Sample	Added (μM)		Found (μM)		Recovery (%)		RSD (%)
	HQ	CC	HQ	CC	HQ	CC	HQ	CC
Tap water	50	50	48.96	50.50	97.92	101.00	4.86	1.89
	100	100	99.28	100.67	99.28	100.67	1.18	0.98
	150	150	149.14	149.67	99.42	99.78	4.59	4.05
Urine	50	50	49.47	50.81	98.94	101.62	1.61	5.55
	100	100	100.78	99.58	100.78	99.58	2.55	3.88
	150	150	150.71	150.83	100.47	100.55	0.63	3.09

. The sensors demonstrated good recoveries for each sample. The average recoveries of HQ and CC were 98.9% and 100.5% for the tap water sample, and 100.1% and 100.6% for the urine sample, respectively, and the RSDs were both lower than 5.0%, indicating the sensor’s high accuracy and its potential for preventing water pollution and human health monitoring.

3. Materials and Methods

3.1. Reagents and Samples

Graphene oxide (GO), sodium dihydrogen phosphate dihydrate (NaH₂PO₄·2H₂O), disodium hydrogen phosphate dodecahydrate (Na₂HPO₄·12H₂O), glucose (Glu) and ascorbic acid (AA) were purchased from Shanghai Yuanye Bio-Technology Co., Ltd. (Shanghai, China). Multi-walled carbon nanotube (MWCNT, Ø = 10–20 nm purity ≥ 95 wt%) powder was bought from Suzhou Carbonfund Graphene Technology Co., Ltd. (Suzhou, China). Catechol (CC) and uric acid (UA) were purchased from Aladdin Reagent Co., Ltd. (Shanghai, China). Hydroquinone (HQ), K₃[Fe(CN)₆], K₄[Fe(CN)₆], KCl, NaCl, CuCl₂, MgCl₂, graphite, benzene (Ben), naphthalene (Nap), toluene (Tol) and 8-hydroxyquinoline (8-HQ) were bought from Sinopharm Chemical Reagent Co., Ltd. (Shanghai, China). Liquid paraffin was purchased from Jiangsu Qiangsheng Functional Chemical Co., Ltd. (Changshu, China). Copper wire was purchased from the local supermarket. All reagents were of analytical grade and used without further purification. All solutions were prepared with ultra-pure water. The tap water sample was prepared by injecting a quantity of tap water into a small beaker and diluting it to 5 mL with 0.2 M PBS buffer (pH = 6). The tap water was collected from our laboratory. The urine sample was taken from a healthy volunteer when it was ethically permissible to do so and was diluted to the desired concentration with 0.2 M PBS buffer (pH = 6) as the supporting electrolyte.

3.2. Apparatus

Scanning electron microscope (SEM) of the WMCNTs and ERGO was carried out with an FEI-Sirion200 (FEI, Hillsboro, OR, USA). X-ray photoelectron spectroscopy (XPS) measurements were carried out on an ESCALAB Xi⁺ X-ray photoelectron spectrometer (Thermo Fisher Scientific, Waltham, MA, USA). Raman spectroscopy was carried out by the inVia Qontor (Renishaw PLC, Wotton-under-Edge, UK) (532 nm and 0.5 laser power). Electrochemical impedance spectroscopy (EIS) was carried out with a Zennium electrochemical workstation (Zahner, Kronach, German). Electrochemical measurements were carried out with a CHI 830D electrochemical workstation (Chenhua Instrument Co., Ltd., Shanghai, China). The conversion of chemical data into electrical signals was facilitated by CHI830D (22.04) software and the data were calibrated and processed using Origin 2022 (9.90.225) software. A typical three-electrode cell with a 5 mL volume was used for all electrochemical experiments, with a bare or modified electrode as the working electrode, a platinum wire as the counter electrode, and a saturated calomel electrode (SCE) as the reference electrode. The analytical techniques used were cyclic voltammetry (CV), square wave voltammetry (SWV), differential pulse voltammetry (DPV), and electrochemical impedance spectroscopy (EIS).

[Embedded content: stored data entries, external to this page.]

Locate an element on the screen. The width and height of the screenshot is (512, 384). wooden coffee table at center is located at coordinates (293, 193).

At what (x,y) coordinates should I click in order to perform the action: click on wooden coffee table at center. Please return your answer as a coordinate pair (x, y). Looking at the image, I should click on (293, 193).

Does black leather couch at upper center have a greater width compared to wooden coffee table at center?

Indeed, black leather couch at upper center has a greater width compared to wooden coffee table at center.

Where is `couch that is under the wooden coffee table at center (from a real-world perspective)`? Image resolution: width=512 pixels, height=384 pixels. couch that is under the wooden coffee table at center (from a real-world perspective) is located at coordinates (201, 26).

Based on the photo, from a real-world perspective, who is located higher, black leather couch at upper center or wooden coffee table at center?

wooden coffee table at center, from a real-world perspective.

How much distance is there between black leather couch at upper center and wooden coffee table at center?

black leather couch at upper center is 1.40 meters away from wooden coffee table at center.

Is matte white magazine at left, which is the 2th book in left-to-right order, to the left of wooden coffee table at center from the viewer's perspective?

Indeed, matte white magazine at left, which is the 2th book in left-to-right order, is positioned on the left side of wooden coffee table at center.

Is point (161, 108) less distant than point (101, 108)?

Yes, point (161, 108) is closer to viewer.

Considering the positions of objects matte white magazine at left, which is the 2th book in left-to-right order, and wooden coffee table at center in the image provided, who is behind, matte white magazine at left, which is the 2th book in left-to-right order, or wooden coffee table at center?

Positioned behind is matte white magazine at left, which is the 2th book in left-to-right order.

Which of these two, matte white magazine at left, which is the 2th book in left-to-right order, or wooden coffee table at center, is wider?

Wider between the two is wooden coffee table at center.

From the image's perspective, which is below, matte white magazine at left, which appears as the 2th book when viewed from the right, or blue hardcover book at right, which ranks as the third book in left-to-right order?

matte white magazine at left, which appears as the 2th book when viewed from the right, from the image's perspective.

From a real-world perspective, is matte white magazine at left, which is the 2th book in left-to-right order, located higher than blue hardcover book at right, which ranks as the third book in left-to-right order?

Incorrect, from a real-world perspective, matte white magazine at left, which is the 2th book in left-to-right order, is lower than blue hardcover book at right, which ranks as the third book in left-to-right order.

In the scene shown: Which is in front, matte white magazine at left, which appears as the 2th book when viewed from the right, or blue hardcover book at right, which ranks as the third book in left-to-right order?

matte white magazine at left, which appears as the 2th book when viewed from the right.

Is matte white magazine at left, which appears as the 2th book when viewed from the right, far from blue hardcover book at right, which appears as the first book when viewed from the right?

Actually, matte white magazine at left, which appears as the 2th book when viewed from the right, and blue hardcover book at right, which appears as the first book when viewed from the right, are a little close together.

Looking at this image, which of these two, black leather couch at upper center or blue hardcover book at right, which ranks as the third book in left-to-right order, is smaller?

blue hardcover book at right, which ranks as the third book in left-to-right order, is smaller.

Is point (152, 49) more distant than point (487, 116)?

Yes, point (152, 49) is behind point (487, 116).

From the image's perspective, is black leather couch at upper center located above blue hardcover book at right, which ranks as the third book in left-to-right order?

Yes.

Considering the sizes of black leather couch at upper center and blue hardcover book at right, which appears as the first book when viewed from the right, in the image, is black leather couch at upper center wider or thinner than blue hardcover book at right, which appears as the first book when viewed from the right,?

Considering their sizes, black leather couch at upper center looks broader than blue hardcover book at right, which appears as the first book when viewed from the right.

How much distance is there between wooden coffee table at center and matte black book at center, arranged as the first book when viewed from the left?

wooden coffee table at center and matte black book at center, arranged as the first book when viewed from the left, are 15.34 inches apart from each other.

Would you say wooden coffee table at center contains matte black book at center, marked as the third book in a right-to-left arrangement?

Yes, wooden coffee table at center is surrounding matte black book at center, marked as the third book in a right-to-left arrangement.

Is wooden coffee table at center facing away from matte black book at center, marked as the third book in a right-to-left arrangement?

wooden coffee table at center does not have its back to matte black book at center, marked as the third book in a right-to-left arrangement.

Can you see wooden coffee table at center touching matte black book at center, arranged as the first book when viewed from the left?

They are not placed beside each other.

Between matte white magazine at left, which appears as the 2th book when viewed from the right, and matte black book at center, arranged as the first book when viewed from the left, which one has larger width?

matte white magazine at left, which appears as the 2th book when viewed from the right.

3.3. Preparation of Carbon Paste Microelectrodes

3.3.1. Fabrication of Bare MWCNTPEs

Bare MWCNTPEs were fabricated according to methods listed in the literature [63]. First, homemade microelectrodes were fabricated by inserting a copper wire (Φ = 500 μm) into a pipette with a tip diameter of 100 μm, burning and melting the tail end of the pipette by using an alcohol lamp, and followed by natural cooling to fix the copper wire. Thereafter, MWCNT paste was obtained by mixing 5 mg MWCNT powder with 15 μL of liquid paraffin and grinding the mixture by hand in a small agate mortar until a homogeneous paste was obtained. Lastly, a quantity of MWCNT paste was packed into the homemade microelectrode, and the electrode surface was polished manually on a piece of weighting paper until it was smooth and shiny.

To renew the surface of the carbon paste microelectrodes, they were first sonicated in ethanol for 3 min to remove the old carbon paste, and then the new paste was packed into the microelectrodes.

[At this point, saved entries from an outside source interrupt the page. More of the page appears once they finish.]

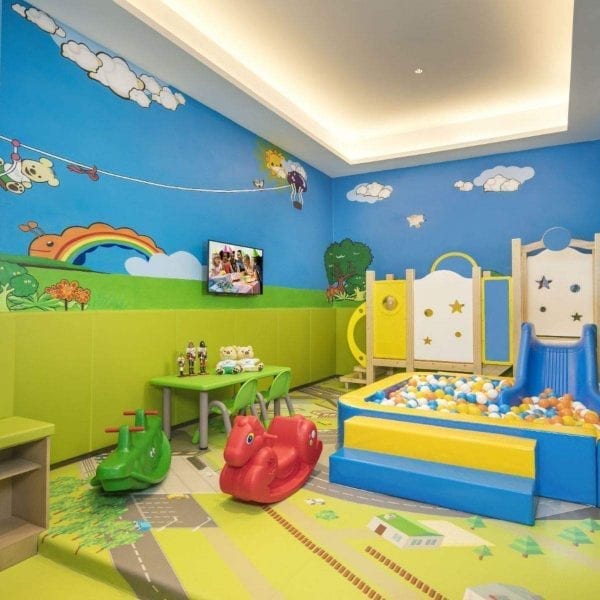
The image size is (600, 600). I want to click on white ceiling, so tap(279, 127).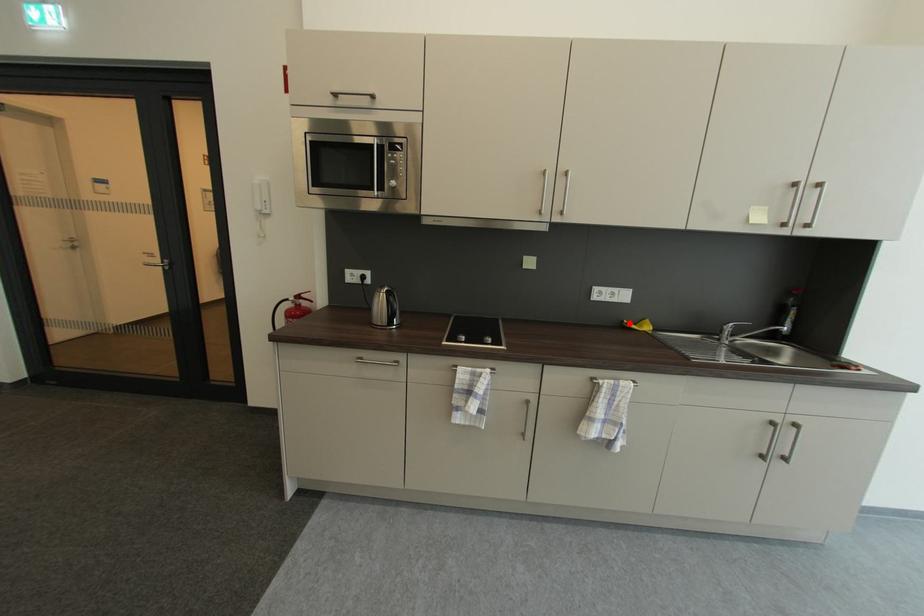
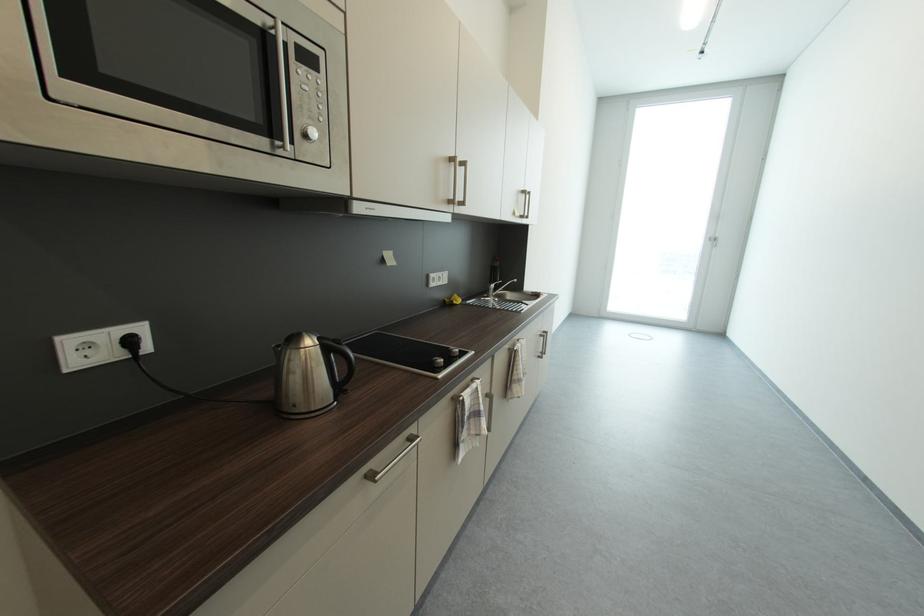
Find the pixel in the second image that matches the highlighted location in the first image.

(453, 302)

3.3.2. Fabrication of the ERGO/MWCNTPE

First, 2 mg of GO was dispersed in 1 mL of ultra-pure water and sonicated for 3 h. Afterward, the denoted GO solution was obtained by mixing the dispersed GO solution with 0.1 M phosphate-buffer solution (pH = 7.4) in a 1:1 ratio. To fabricate the ERGO/MWCNTPEs, the MWCNTPE was placed in 5 mL of a 1 mg∙mL⁻¹ GO solution. Cyclic voltammetry was performed for 10 cycles at a scan rate of 100 mV∙s⁻¹ in the range of 0 to −1.7 V (vs. SCE), followed by drying at room temperature.

3.4. Statistical Analysis

The peak currents of three replications of all experiments are expressed as the mean ± SD. Statistical analysis was performed using Origin 2022 (9.90.225) (OriginLab Corporation, Northampton, MA, USA), with the statistical significance level set to α < 0.05. Linear baseline correction was applied to address the peak shoulder overlap of CC and HQ resulting from molecular competition. Real sample analysis was performed on tap water and urine samples using the standard addition method to assess the accuracy of the developed sensors.

4. Conclusions

A novel electrochemical sensor for the simultaneous detection of CC and HQ was achieved in this work based on an electrochemically reduced graphene oxide (ERGO)-modified disposable MWCNT carbon paste microelectrode using one-step electrodeposition. The ERGO-MWCNT exhibits a high specific surface area, catalytic activity, and electrical conductivity. The sensing interface was characterized, the sensing mechanism was discussed, and the performance of the sensor was evaluated. The sensor offers advantages such as simple operation, low cost, and good performance, including high sensitivity, selectivity, and accuracy. It has promising applications in environmental protection and human health monitoring. Moreover, the use of a disposable carbon paste electrode and ERGO in the construction of an electrochemical sensor for the simultaneous detection of CC and HQ may provide a new approach for developing electrochemical sensors for environmental estrogens and benzene metabolite phenol in humans.